Click on the links below to see pictures of Bounder...

Pretty stance after running and playing on the farm

Bounder Setting Up

Here's an attempt at a trot pic...

Bounder Trotting


----------



## Jill (Oct 20, 2008)

Congratulations on him, Terri!!! He looks awesome and I can't wait to see him once you do your magic this spring!!!


----------



## Leeana (Oct 20, 2008)

He is handsome, Congrats





He looks pretty tiny, how tall is he?


----------



## Filipowicz Farm (Oct 20, 2008)

Congratulations very handsome fellow. Wishing you much success with him.


----------



## Irish Hills Farm (Oct 20, 2008)

Congrats Terri! He sure is a cutie.

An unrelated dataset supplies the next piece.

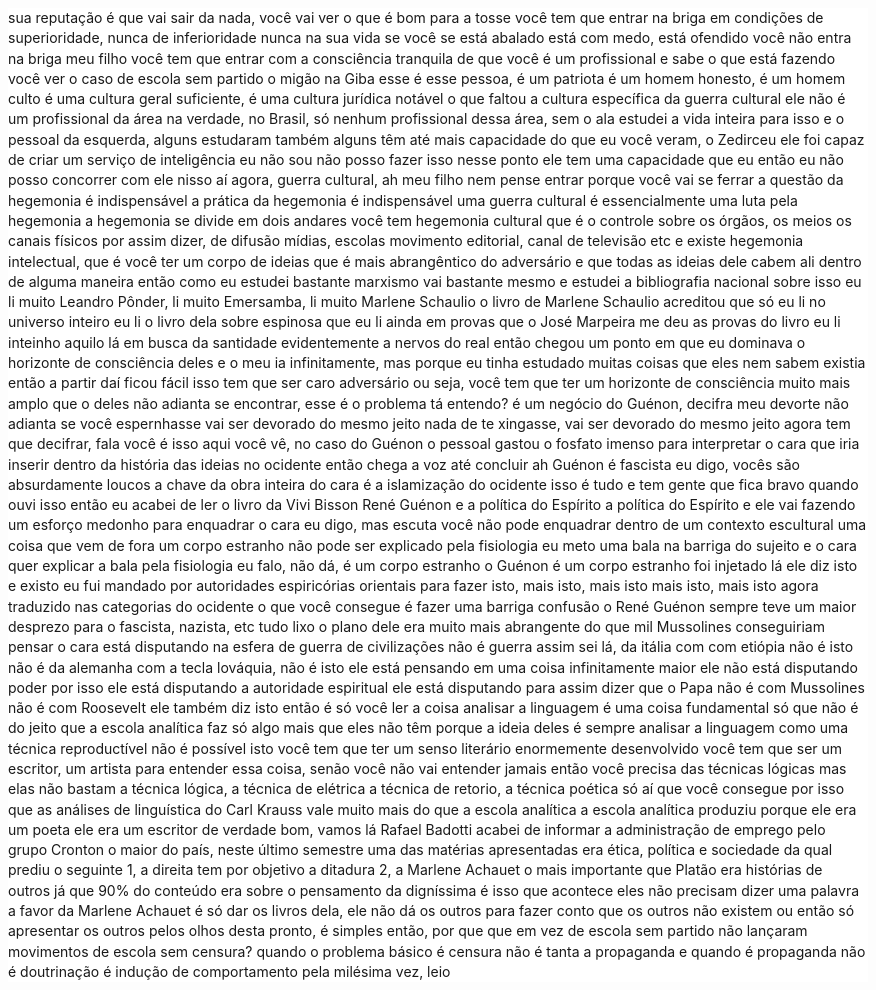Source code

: sua reputação é que vai sair da nada, você vai ver o que é bom para a tosse você tem que entrar na briga em condições de superioridade, nunca de inferioridade nunca na sua vida se você se está abalado está com medo, está ofendido você não entra na briga meu filho você tem que entrar com a consciência tranquila de que você é um profissional e sabe o que está fazendo você ver o caso de escola sem partido o migão na Giba esse é esse pessoa, é um patriota é um homem honesto, é um homem culto é uma cultura geral suficiente, é uma cultura jurídica notável o que faltou a cultura específica da guerra cultural ele não é um profissional da área na verdade, no Brasil, só nenhum profissional dessa área, sem o ala estudei a vida inteira para isso e o pessoal da esquerda, alguns estudaram também alguns têm até mais capacidade do que eu você veram, o Zedirceu ele foi capaz de criar um serviço de inteligência eu não sou não posso fazer isso nesse ponto ele tem uma capacidade que eu então eu não posso concorrer com ele nisso aí agora, guerra cultural, ah meu filho nem pense entrar porque você vai se ferrar a questão da hegemonia é indispensável a prática da hegemonia é indispensável uma guerra cultural é essencialmente uma luta pela hegemonia a hegemonia se divide em dois andares você tem hegemonia cultural que é o controle sobre os órgãos, os meios os canais físicos por assim dizer, de difusão mídias, escolas movimento editorial, canal de televisão etc e existe hegemonia intelectual, que é você ter um corpo de ideias que é mais abrangêntico do adversário e que todas as ideias dele cabem ali dentro de alguma maneira então como eu estudei bastante marxismo vai bastante mesmo e estudei a bibliografia nacional sobre isso eu li muito Leandro Pônder, li muito Emersamba, li muito Marlene Schaulio o livro de Marlene Schaulio acreditou que só eu li no universo inteiro eu li o livro dela sobre espinosa que eu li ainda em provas que o José Marpeira me deu as provas do livro eu li inteinho aquilo lá em busca da santidade evidentemente a nervos do real então chegou um ponto em que eu dominava o horizonte de consciência deles e o meu ia infinitamente, mas porque eu tinha estudado muitas coisas que eles nem sabem existia então a partir daí ficou fácil isso tem que ser caro adversário ou seja, você tem que ter um horizonte de consciência muito mais amplo que o deles não adianta se encontrar, esse é o problema tá entendo? é um negócio do Guénon, decifra meu devorte não adianta se você espernhasse vai ser devorado do mesmo jeito nada de te xingasse, vai ser devorado do mesmo jeito agora tem que decifrar, fala você é isso aqui você vê, no caso do Guénon o pessoal gastou o fosfato imenso para interpretar o cara que iria inserir dentro da história das ideias no ocidente então chega a voz até concluir ah Guénon é fascista eu digo, vocês são absurdamente loucos a chave da obra inteira do cara é a islamização do ocidente isso é tudo e tem gente que fica bravo quando ouvi isso então eu acabei de ler o livro da Vivi Bisson René Guénon e a política do Espírito a política do Espírito e ele vai fazendo um esforço medonho para enquadrar o cara eu digo, mas escuta você não pode enquadrar dentro de um contexto escultural uma coisa que vem de fora um corpo estranho não pode ser explicado pela fisiologia eu meto uma bala na barriga do sujeito e o cara quer explicar a bala pela fisiologia eu falo, não dá, é um corpo estranho o Guénon é um corpo estranho foi injetado lá ele diz isto e existo eu fui mandado por autoridades espiricórias orientais para fazer isto, mais isto, mais isto mais isto, mais isto agora traduzido nas categorias do ocidente o que você consegue é fazer uma barriga confusão o René Guénon sempre teve um maior desprezo para o fascista, nazista, etc tudo lixo o plano dele era muito mais abrangente do que mil Mussolines conseguiriam pensar o cara está disputando na esfera de guerra de civilizações não é guerra assim sei lá, da itália com com etiópia não é isto não é da alemanha com a tecla lováquia, não é isto ele está pensando em uma coisa infinitamente maior ele não está disputando poder por isso ele está disputando a autoridade espiritual ele está disputando para assim dizer que o Papa não é com Mussolines não é com Roosevelt ele também diz isto então é só você ler a coisa analisar a linguagem é uma coisa fundamental só que não é do jeito que a escola analítica faz só algo mais que eles não têm porque a ideia deles é sempre analisar a linguagem como uma técnica reproductível não é possível isto você tem que ter um senso literário enormemente desenvolvido você tem que ser um escritor, um artista para entender essa coisa, senão você não vai entender jamais então você precisa das técnicas lógicas mas elas não bastam a técnica lógica, a técnica de elétrica a técnica de retorio, a técnica poética só aí que você consegue por isso que as análises de linguística do Carl Krauss vale muito mais do que a escola analítica a escola analítica produziu porque ele era um poeta ele era um escritor de verdade bom, vamos lá Rafael Badotti acabei de informar a administração de emprego pelo grupo Cronton o maior do país, neste último semestre uma das matérias apresentadas era ética, política e sociedade da qual prediu o seguinte 1, a direita tem por objetivo a ditadura 2, a Marlene Achauet o mais importante que Platão era histórias de outros já que 90% do conteúdo era sobre o pensamento da digníssima é isso que acontece eles não precisam dizer uma palavra a favor da Marlene Achauet é só dar os livros dela, ele não dá os outros para fazer conto que os outros não existem ou então só apresentar os outros pelos olhos desta pronto, é simples então, por que que em vez de escola sem partido não lançaram movimentos de escola sem censura? quando o problema básico é censura não é tanta a propaganda e quando é propaganda não é doutrinação é indução de comportamento pela milésima vez, leio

I can't wait to see him next spring!!


----------



## txminipinto (Oct 20, 2008)

Congratulations!!!



He's a cutie!


----------



## The Simple Life Farm (Oct 20, 2008)

That is a sweet lookin boy you got!!!!! I bet he will do awesome!!! Congrats.


----------



## Keri (Oct 20, 2008)

Congrats!!! Love the little white on his legs!!!!


----------



## minih (Oct 20, 2008)

> He looks pretty tiny, how tall is he?


Leeana he is tiny, but I have not put a stick to him yet. Might do that this next weekend and post then. I do know we bought a weanling and brought him home from Nationals and I think he measured in at 27.5 and Bounder looks close to that measurement. ?? I will post when I stick him.



> Love the little white on his legs!!!!


I like his white on his legs too, and he has these neat little ink spots or ink runs is what they look like all over the coronet on the top of his hooves. Not sure what it is called.


----------



## Chazzy (Oct 21, 2008)

Since I have been taking a Horse Production class at college now, I know the answer to his color markings. He has on three legs either high fetlocks or socks with dark marks at the coronet band and on the other leg where the white almost touches the knee, it is called a stocking with dark marks at the coronet band.

He is a very sweet colt and I can't wait to show him next year. It will be my first time to show a shetland this upcoming show year, sooooo exciting.





Chasta


----------



## EAD Minis (Oct 21, 2008)

* Wow what a nice boy congrats!!!



*


----------



## Lewella (Oct 21, 2008)

minih said:


> I like his white on his legs too, and he has these neat little ink spots or ink runs is what they look like all over the coronet on the top of his hooves. Not sure what it is called.


Those are called ermine spots.


----------



## minih (Oct 22, 2008)

Thanks Lewella, not knowing that much about pinto patterns do they mean anything or just pretty?


----------



## Lewella (Oct 24, 2008)

They don't really mean anything and are relatively common on both tobianos and sabinos. I personally like them because they either stripe up or make the hooves dark.


----------



## Taylor Jo (Oct 26, 2008)

Congrat's he's beautiful. Good luck this spring. I love the way he is standing there looking at you as if to say, HEY see how beautiful I am.... TJ


----------



## StarRidgeAcres (Oct 29, 2008)

Congratulations Terri and Chasta! He's very handsome and I love how upheaded he is.



You will have a blast showing him I think.


----------